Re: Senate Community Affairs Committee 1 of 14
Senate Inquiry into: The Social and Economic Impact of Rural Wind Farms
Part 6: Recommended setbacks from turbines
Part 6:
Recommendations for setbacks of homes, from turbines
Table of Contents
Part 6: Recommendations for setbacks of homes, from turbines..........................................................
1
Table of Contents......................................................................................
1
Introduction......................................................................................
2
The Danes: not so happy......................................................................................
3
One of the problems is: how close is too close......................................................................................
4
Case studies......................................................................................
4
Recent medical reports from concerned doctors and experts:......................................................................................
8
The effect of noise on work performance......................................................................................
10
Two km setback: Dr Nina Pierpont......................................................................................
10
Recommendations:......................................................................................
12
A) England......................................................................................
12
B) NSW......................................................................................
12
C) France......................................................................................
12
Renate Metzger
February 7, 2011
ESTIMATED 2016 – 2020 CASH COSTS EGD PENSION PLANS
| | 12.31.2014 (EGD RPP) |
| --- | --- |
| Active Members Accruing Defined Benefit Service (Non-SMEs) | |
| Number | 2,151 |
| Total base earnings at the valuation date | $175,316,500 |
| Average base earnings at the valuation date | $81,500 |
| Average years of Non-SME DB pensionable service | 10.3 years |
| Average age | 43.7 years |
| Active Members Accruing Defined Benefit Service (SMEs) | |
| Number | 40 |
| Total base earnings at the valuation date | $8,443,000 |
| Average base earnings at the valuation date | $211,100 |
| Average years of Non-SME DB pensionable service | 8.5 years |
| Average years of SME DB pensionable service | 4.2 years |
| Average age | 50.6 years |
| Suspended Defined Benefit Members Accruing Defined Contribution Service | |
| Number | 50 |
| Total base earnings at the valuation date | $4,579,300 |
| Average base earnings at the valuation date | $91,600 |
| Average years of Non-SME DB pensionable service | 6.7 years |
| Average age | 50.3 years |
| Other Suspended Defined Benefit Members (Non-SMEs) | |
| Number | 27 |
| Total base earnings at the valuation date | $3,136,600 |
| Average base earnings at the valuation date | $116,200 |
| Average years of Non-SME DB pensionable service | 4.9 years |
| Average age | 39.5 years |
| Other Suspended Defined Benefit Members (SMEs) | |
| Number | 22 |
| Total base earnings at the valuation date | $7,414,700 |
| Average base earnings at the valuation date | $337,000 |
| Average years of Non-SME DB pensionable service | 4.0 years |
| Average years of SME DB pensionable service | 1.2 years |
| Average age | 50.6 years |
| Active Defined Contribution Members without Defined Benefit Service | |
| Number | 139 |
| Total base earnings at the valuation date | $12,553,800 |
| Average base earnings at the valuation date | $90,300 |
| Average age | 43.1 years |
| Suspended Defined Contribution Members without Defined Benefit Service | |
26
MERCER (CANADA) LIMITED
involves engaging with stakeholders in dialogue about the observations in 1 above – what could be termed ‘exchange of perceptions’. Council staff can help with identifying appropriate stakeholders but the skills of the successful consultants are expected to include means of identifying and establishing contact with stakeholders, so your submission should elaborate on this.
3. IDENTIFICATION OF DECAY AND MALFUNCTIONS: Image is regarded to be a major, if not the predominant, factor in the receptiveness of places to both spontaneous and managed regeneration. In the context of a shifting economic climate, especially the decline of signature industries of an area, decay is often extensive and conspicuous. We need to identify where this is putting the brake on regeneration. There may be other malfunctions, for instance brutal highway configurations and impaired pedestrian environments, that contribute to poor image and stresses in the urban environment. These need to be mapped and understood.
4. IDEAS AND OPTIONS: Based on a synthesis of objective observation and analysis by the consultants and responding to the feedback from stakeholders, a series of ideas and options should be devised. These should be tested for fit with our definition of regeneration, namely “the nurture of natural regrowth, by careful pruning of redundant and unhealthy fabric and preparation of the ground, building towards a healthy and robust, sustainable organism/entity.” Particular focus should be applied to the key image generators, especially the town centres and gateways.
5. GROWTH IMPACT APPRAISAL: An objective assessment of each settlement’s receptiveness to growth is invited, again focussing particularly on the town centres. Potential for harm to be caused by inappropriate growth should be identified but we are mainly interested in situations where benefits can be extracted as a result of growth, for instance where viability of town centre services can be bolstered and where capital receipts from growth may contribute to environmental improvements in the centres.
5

= = =

- **EXERCISE DETAILS**
Reproduce the material above, keeping every line intact.

- **WORKED SOLUTION**
Re: Senate Community Affairs Committee 1 of 14
Senate Inquiry into: The Social and Economic Impact of Rural Wind Farms
Part 6: Recommended setbacks from turbines
Part 6:
Recommendations for setbacks of homes, from turbines
Table of Contents
Part 6: Recommendations for setbacks of homes, from turbines..........................................................
1
Table of Contents......................................................................................
1
Introduction......................................................................................
2
The Danes: not so happy......................................................................................
3
One of the problems is: how close is too close......................................................................................
4
Case studies......................................................................................
4
Recent medical reports from concerned doctors and experts:......................................................................................
8
The effect of noise on work performance......................................................................................
10
Two km setback: Dr Nina Pierpont......................................................................................
10
Recommendations:......................................................................................
12
A) England......................................................................................
12
B) NSW......................................................................................
12
C) France......................................................................................
12
Renate Metzger
February 7, 2011
ESTIMATED 2016 – 2020 CASH COSTS EGD PENSION PLANS
| | 12.31.2014 (EGD RPP) |
| --- | --- |
| Active Members Accruing Defined Benefit Service (Non-SMEs) | |
| Number | 2,151 |
| Total base earnings at the valuation date | $175,316,500 |
| Average base earnings at the valuation date | $81,500 |
| Average years of Non-SME DB pensionable service | 10.3 years |
| Average age | 43.7 years |
| Active Members Accruing Defined Benefit Service (SMEs) | |
| Number | 40 |
| Total base earnings at the valuation date | $8,443,000 |
| Average base earnings at the valuation date | $211,100 |
| Average years of Non-SME DB pensionable service | 8.5 years |
| Average years of SME DB pensionable service | 4.2 years |
| Average age | 50.6 years |
| Suspended Defined Benefit Members Accruing Defined Contribution Service | |
| Number | 50 |
| Total base earnings at the valuation date | $4,579,300 |
| Average base earnings at the valuation date | $91,600 |
| Average years of Non-SME DB pensionable service | 6.7 years |
| Average age | 50.3 years |
| Other Suspended Defined Benefit Members (Non-SMEs) | |
| Number | 27 |
| Total base earnings at the valuation date | $3,136,600 |
| Average base earnings at the valuation date | $116,200 |
| Average years of Non-SME DB pensionable service | 4.9 years |
| Average age | 39.5 years |
| Other Suspended Defined Benefit Members (SMEs) | |
| Number | 22 |
| Total base earnings at the valuation date | $7,414,700 |
| Average base earnings at the valuation date | $337,000 |
| Average years of Non-SME DB pensionable service | 4.0 years |
| Average years of SME DB pensionable service | 1.2 years |
| Average age | 50.6 years |
| Active Defined Contribution Members without Defined Benefit Service | |
| Number | 139 |
| Total base earnings at the valuation date | $12,553,800 |
| Average base earnings at the valuation date | $90,300 |
| Average age | 43.1 years |
| Suspended Defined Contribution Members without Defined Benefit Service | |
26
MERCER (CANADA) LIMITED
involves engaging with stakeholders in dialogue about the observations in 1 above – what could be termed ‘exchange of perceptions’. Council staff can help with identifying appropriate stakeholders but the skills of the successful consultants are expected to include means of identifying and establishing contact with stakeholders, so your submission should elaborate on this.
3. IDENTIFICATION OF DECAY AND MALFUNCTIONS: Image is regarded to be a major, if not the predominant, factor in the receptiveness of places to both spontaneous and managed regeneration. In the context of a shifting economic climate, especially the decline of signature industries of an area, decay is often extensive and conspicuous. We need to identify where this is putting the brake on regeneration. There may be other malfunctions, for instance brutal highway configurations and impaired pedestrian environments, that contribute to poor image and stresses in the urban environment. These need to be mapped and understood.
4. IDEAS AND OPTIONS: Based on a synthesis of objective observation and analysis by the consultants and responding to the feedback from stakeholders, a series of ideas and options should be devised. These should be tested for fit with our definition of regeneration, namely “the nurture of natural regrowth, by careful pruning of redundant and unhealthy fabric and preparation of the ground, building towards a healthy and robust, sustainable organism/entity.” Particular focus should be applied to the key image generators, especially the town centres and gateways.
5. GROWTH IMPACT APPRAISAL: An objective assessment of each settlement’s receptiveness to growth is invited, again focussing particularly on the town centres. Potential for harm to be caused by inappropriate growth should be identified but we are mainly interested in situations where benefits can be extracted as a result of growth, for instance where viability of town centre services can be bolstered and where capital receipts from growth may contribute to environmental improvements in the centres.
5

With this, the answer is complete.